Written by staff writer.
The newly appointed National Cyber Security Co-ordinator says briefings from the Department of Home Affairs and HWL Ebsworth are among his top priorities. In his first public statement since taking up the role, Air Marshall Darren Goldie said via his official Twitter account on July 5 that the briefings were his “first order of business.”
“A number of Australian government entities have been impacted by the HWL Ebsworth cyber incident, with sensitive personal and government information released,” he said.
The April cyberattack on the law firm’s servers in Melbourne resulted in the theft of 3.6 terabytes of data, including sensitive information about the law firm’s work with approximately 60 government departments and agencies, plus scores of private clients, including many ASX-listed companies.
“I am actively engaging with HWL Ebsworth to understand the complete picture of this incident, including how their private industry clients have been impacted, as the data analysis continues,” said Goldie.
When Home Affairs Minister Clare O’Neil announced the appointment of Goldie to the freshly created co-ordinator’s role, she said the HWL Ebsworth attack was among the most significant experienced in Australia. “The Australian government is deeply concerned about it,” the minister said. “I would place it in the realm of the most significant cyber incidents that we’ve experienced as a country over the last year, along with Latitude, Optus and Medibank.’’
The Russia-aligned hacking group, BlackCat, a.k.a. AlphV, was behind the attack and has so far released around one-third of the stolen data after companies refused to meet ransom demands. BlackCat claims to have sensitive documents pertaining to the Australian Federal Police and Australian Defence Force, including information on military hardware acquisition programs, the Woomera missile site, immigration detention sites, and diplomatic initiatives.
“HWL Ebsworth is working with the Department to address the impacts arising from the incident,” said Goldie. HWL Ebsworth is one of the largest law firms in Australia and generates a significant volume of its fees from government work. The law firm has said little publicly about the attack, and its website contains a generic advisory that says a comprehensive investigation into the nature and impact of the cyber-attack is underway. “We are conducting a detailed and comprehensive review of the impacted data and informing impacted third parties and individuals as swiftly as we can,” a statement reads.
Despite Goldie’s appointment, Opposition cybersecurity spokesperson Senator James Paterson accuses the Albanese government of being on the back foot regarding the HWL Ebsworth matter and cybersecurity in general.

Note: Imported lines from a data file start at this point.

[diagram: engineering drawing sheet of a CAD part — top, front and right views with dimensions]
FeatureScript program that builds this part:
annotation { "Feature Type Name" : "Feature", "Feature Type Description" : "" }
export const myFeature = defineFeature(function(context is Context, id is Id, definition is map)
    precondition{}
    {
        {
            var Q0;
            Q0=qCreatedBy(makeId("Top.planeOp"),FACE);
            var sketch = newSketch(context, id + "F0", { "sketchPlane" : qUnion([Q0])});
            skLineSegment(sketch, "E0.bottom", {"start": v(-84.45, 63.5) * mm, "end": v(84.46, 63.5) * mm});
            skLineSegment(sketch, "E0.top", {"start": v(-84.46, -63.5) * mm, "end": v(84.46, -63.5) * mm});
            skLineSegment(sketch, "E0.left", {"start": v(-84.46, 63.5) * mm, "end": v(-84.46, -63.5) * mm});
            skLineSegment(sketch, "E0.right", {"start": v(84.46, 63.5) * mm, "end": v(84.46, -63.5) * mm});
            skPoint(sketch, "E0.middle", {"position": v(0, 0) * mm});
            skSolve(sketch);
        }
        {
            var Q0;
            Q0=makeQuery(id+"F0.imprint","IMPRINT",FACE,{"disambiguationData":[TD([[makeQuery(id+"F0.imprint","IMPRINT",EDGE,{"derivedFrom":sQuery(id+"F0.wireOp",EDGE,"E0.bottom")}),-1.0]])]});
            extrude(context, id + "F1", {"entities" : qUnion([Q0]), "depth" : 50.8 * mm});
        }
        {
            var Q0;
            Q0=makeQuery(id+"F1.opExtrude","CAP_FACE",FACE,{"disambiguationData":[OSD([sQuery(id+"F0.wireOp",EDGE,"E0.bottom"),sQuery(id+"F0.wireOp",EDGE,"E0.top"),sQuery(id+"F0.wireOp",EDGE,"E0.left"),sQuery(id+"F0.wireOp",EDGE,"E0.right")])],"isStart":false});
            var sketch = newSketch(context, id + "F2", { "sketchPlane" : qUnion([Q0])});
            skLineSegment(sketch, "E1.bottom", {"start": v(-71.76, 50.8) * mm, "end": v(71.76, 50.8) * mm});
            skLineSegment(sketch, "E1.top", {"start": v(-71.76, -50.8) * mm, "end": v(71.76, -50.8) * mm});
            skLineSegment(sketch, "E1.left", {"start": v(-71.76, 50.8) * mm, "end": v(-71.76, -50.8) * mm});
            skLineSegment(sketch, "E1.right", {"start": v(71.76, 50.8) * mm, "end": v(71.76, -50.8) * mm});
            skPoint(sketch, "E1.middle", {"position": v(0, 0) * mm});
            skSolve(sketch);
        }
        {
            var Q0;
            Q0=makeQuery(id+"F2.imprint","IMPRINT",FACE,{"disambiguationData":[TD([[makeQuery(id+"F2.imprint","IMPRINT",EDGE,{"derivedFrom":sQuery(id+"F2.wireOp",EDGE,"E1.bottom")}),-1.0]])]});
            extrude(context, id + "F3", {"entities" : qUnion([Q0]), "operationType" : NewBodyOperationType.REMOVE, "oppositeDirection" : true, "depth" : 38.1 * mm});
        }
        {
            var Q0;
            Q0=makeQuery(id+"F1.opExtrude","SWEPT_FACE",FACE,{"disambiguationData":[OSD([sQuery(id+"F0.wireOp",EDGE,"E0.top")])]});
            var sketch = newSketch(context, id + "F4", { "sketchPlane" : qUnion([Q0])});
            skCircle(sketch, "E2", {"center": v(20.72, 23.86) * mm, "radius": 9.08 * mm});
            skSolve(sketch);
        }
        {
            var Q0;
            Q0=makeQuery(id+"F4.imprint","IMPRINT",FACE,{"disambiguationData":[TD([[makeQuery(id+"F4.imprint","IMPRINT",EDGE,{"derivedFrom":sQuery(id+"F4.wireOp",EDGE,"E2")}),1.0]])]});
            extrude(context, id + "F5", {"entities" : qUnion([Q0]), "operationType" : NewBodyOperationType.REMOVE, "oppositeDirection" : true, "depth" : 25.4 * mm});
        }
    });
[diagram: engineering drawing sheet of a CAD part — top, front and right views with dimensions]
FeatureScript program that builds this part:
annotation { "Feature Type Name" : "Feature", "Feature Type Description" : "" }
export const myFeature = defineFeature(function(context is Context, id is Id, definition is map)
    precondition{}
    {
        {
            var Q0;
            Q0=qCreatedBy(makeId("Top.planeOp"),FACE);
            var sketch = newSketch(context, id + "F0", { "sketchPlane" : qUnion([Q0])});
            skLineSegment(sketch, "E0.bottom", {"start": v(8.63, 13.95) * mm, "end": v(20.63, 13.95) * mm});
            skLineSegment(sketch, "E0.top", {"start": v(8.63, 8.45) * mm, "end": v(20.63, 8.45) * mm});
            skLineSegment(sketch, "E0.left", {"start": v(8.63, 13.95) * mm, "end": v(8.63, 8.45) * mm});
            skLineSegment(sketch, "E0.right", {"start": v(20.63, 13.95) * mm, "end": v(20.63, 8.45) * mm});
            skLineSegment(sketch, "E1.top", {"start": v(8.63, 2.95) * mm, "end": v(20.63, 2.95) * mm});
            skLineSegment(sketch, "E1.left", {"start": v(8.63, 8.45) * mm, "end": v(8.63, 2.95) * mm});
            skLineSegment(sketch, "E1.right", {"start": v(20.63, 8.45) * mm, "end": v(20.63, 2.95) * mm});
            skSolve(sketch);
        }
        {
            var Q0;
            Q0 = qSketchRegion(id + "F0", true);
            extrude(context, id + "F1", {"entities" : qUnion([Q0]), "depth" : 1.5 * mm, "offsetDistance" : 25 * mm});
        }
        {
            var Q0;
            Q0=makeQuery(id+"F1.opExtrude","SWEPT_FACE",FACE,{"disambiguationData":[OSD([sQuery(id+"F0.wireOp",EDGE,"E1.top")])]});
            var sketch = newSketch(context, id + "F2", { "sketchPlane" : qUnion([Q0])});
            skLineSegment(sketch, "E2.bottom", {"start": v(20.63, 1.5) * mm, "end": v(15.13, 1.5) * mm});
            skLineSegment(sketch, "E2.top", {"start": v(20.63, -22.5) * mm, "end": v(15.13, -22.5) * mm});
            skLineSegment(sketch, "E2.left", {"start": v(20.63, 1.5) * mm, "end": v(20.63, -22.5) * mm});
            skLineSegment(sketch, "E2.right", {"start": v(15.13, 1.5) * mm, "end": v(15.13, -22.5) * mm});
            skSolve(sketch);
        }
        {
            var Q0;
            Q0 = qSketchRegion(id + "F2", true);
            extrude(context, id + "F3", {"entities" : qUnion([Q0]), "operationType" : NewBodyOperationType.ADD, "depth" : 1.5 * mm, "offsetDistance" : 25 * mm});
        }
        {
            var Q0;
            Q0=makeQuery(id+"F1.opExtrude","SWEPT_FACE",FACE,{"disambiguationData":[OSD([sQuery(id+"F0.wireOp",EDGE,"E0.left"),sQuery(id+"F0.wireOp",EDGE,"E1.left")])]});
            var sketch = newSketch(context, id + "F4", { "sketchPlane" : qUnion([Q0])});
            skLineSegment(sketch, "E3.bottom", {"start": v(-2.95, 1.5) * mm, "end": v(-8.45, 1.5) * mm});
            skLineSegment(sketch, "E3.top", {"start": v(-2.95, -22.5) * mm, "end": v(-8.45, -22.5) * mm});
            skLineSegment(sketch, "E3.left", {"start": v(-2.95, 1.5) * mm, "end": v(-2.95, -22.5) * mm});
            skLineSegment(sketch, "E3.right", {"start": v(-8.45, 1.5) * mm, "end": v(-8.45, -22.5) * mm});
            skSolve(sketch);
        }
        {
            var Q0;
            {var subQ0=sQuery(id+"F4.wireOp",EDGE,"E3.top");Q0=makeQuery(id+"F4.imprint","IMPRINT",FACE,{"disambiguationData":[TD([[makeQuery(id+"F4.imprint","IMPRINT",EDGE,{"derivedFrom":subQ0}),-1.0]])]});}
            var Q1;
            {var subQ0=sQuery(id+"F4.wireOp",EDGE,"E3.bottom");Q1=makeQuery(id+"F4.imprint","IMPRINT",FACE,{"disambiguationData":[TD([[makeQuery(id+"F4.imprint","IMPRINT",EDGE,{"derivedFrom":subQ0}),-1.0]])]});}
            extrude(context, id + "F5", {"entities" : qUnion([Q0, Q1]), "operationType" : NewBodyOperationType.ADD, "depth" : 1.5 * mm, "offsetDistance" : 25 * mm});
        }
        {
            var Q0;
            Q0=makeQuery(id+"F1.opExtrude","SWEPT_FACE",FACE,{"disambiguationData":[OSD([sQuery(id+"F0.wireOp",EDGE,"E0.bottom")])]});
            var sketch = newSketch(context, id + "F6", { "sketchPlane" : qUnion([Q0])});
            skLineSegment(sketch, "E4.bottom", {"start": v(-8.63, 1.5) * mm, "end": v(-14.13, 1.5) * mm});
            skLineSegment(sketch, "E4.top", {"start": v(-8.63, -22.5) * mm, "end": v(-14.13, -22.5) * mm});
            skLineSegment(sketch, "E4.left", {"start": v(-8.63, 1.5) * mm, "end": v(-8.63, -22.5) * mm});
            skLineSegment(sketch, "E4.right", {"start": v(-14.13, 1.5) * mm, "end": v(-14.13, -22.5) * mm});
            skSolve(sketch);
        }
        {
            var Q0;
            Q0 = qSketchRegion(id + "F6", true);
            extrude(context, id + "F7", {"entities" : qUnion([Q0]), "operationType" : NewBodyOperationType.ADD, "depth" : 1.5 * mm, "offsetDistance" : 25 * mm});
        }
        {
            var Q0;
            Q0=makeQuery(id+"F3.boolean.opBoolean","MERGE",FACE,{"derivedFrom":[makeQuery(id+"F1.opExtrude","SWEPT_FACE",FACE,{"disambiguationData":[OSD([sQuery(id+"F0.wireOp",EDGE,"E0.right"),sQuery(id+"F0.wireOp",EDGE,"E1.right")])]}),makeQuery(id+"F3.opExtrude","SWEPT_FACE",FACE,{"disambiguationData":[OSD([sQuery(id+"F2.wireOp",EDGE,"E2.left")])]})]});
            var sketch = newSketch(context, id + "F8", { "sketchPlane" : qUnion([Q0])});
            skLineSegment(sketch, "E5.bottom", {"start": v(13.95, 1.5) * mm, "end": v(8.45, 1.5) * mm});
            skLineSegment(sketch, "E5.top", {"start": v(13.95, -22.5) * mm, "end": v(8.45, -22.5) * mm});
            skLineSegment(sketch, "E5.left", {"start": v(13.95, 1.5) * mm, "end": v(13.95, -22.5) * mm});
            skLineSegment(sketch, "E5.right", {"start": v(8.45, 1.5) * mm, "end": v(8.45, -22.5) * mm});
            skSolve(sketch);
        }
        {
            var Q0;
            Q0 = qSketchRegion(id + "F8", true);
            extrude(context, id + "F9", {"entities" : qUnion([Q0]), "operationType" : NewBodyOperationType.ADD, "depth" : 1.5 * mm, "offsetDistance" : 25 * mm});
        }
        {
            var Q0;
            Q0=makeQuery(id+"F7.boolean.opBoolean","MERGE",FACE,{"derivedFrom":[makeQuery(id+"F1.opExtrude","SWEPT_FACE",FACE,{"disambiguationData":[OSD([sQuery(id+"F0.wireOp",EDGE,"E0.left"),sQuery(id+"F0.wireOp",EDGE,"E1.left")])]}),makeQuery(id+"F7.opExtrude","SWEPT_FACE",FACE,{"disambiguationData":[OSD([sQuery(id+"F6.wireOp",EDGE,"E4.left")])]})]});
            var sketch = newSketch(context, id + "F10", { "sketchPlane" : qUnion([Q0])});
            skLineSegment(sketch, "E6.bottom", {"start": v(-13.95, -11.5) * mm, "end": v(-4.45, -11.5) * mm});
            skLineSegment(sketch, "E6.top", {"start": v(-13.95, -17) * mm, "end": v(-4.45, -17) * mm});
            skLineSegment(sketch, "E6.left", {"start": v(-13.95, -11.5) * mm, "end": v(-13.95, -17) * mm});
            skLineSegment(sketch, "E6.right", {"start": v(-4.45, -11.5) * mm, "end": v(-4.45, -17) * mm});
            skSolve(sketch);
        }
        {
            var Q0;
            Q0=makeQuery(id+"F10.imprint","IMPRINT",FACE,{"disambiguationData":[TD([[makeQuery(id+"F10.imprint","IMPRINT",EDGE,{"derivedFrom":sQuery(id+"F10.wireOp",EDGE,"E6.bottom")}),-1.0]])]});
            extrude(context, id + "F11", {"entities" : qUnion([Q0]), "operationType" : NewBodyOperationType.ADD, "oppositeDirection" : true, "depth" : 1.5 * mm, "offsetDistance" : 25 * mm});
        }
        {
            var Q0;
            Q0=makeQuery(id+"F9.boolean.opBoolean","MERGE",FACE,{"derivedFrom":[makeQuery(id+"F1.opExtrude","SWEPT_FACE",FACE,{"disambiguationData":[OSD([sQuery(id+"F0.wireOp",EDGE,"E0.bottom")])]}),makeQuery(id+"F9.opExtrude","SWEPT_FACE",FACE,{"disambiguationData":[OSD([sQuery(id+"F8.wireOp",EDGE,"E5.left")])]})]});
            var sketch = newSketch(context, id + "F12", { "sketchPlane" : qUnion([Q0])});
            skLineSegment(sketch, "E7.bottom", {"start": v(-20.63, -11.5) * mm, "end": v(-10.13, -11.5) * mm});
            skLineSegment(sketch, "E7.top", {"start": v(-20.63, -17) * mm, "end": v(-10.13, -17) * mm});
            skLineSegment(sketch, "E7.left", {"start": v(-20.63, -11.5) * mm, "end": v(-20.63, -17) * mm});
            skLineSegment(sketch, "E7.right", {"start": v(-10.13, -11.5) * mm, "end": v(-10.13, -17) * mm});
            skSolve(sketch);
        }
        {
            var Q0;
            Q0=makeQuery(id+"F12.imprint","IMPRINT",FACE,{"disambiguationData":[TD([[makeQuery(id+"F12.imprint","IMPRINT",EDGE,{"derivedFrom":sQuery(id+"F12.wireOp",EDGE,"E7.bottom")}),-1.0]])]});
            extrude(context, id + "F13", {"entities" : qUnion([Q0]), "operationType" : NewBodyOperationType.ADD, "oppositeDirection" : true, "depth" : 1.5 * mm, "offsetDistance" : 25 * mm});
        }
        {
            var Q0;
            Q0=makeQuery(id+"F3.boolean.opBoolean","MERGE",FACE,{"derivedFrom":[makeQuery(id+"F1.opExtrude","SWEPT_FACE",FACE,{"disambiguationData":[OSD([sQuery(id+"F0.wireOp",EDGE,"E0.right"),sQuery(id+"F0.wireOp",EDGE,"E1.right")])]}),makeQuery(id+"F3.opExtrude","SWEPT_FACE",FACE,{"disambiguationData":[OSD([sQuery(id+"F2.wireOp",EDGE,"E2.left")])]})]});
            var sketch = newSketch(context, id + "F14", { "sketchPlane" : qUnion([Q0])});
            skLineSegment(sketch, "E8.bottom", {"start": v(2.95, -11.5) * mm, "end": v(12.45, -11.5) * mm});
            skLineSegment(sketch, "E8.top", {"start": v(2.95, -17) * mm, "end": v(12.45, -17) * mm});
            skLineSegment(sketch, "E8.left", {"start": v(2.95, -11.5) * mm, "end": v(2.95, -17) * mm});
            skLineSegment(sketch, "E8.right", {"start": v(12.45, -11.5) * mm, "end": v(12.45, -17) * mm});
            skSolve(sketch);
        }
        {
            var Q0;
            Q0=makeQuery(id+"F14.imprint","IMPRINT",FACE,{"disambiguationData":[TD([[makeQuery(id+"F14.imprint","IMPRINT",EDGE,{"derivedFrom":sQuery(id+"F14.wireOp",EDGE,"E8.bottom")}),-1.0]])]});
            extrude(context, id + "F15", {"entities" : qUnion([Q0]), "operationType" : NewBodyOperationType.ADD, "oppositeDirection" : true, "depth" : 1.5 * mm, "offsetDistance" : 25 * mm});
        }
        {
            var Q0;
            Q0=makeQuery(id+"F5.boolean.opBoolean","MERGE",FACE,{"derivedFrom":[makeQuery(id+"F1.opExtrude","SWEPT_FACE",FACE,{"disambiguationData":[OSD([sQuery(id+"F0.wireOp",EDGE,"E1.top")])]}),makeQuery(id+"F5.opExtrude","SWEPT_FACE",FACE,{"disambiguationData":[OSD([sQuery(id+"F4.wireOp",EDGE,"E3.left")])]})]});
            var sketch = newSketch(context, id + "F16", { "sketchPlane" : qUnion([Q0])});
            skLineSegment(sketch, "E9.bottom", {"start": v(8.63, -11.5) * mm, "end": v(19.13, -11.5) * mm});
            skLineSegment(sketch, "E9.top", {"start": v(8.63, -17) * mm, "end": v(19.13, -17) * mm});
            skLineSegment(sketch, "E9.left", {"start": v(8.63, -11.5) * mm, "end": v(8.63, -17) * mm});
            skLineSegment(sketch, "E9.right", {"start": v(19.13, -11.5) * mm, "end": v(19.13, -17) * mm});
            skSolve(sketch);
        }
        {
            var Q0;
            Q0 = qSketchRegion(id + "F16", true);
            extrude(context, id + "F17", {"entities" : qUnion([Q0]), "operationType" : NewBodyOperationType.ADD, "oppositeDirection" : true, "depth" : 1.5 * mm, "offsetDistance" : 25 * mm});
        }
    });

“It is not good enough that we keep learning by a drip feed in the media every week of a new government agency, or new pieces of sensitive information they were holding, that has been breached in the HWL Ebsworth attack,” he told media this week. “The government remains on the back foot, reacting to this crisis as it evolves. It’s long past time they fronted up and explained what they know about the severity of this attack and what sensitive information has been compromised.”
HWL Ebsworth says it has no intention of paying any ransom, arguing it would be unethical to do so and, given the option, would opt for sensitive client data to be released into the public domain instead.